When we think about DNA, we automatically think of the DNA housed in the nucleus of our cells. This is the DNA inherited from our parents, half from mom and the other half from dad. The DNA in the nucleus codes for most of the proteins that bring about our traits, health, and development. As you noticed, most was italicized because DNA is actually found in two places within a cell: the nucleus and the mitochondrion.

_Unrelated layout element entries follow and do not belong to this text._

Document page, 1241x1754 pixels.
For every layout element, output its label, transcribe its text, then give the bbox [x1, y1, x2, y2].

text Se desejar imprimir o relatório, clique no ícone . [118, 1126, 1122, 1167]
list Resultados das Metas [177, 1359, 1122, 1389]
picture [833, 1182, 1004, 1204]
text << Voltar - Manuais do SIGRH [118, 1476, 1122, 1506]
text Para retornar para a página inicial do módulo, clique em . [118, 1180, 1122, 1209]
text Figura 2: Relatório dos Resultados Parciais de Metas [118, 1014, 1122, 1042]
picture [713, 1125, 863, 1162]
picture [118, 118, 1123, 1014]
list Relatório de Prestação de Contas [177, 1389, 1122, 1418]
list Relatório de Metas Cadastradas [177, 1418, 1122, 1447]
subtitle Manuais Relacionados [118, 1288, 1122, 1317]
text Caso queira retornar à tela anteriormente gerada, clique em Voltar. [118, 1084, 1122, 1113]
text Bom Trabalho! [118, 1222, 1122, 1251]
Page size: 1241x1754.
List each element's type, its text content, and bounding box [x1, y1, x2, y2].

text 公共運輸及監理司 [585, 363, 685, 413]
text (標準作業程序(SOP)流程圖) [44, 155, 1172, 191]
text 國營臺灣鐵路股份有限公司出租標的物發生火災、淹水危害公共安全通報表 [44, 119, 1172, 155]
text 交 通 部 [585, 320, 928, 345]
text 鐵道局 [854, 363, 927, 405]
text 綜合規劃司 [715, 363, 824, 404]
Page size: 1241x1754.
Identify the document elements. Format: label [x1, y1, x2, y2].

Mitochondrion, or more commonly in plural form as mitochondria, contains DNA. The DNA within the mitochondrion differs from DNA in the nucleus by shape, size, location, and origin (see table below). The origin of all mitochondria DNA (mtDNA) comes from mothers, which is how scientist trace maternal ancestry back thousands of years. mtDNA is passed to all offspring of a mother, therefore males and females can have their maternal ancestry traced.
|
Shape |
Size in Base Pairs | Location |
Origin |
DNA |
Linear | 3 million | Nucleus |
Each Parent |
mtDNA |
Circular |
16,500 |
Mitochondria |
Mother |
Both reproductive cells, sperm and egg, contain mitochondria. Mitochondria is needed in reproductive cells, as well as the cells in our body, to break down food into energy. This is where 90% of the cell’s energy comes from. As the egg is leisurely waiting for a sperm, the sperm is high-tailing itself to the egg, in order to beat out the other sperms. Boom! When the two collide, the sperm’s mitochondria self-destruct and a vesicle (aka garbage man) comes to remove it. This prevents additional DNA from entering the embryo for development.
Brothers and sisters all carry the same mtDNA. And not only that! But if your mother has a sister, you and your cousins would have the same mtDNA. Or, the mtDNA of your great-great-great grandmother and her sister’s children would all have the same mtDNA as you. mtDNA transfer stops at males. Therefore, all the women and offspring on your maternal side (who did not marry into the family) would have the same mtDNA.
All DNA, whether it be in the nucleus or mitochondria, goes through mutations. When a mutation occurs in the DNA or mtDNA of a reproductive cell, the mutation will be passed on to the offspring and all the cells in the offspring will have that mutation.
This mutation will pass on through generations, which allows scientist to use these mutations to follow migration patterns of women and approximate when these mutations occurred. These mutations take years to establish. Currently, scientists can trace these mutations starting over 75,000 years ago to the last thousand years.
To help organize these mutations, scientists established haplogroups. Haplogroups are formed by looking at a large population of individuals and analyzing their mtDNA. For example, if 50,000 people have a mutation on marker X and another 20,000 people has a mutation on marker X and marker M, then mutation on marker X most likely happened before marker M. Mutations of marker X would become its own haplogroup and mutations on marker X and M would become another haplogroup. This builds into migration patterns because if people with marker X mutation predominately live in central Europe and people with marker X and M mutations live in northeast Europe, then it is most likely that individuals from Central Europe migrated to northeast Europe thousands of years ago.
Mutations in mtDNA are happening today, but they will not become haplogroups for another hundred to thousands of years down the road, when enough people have today’s new mutation.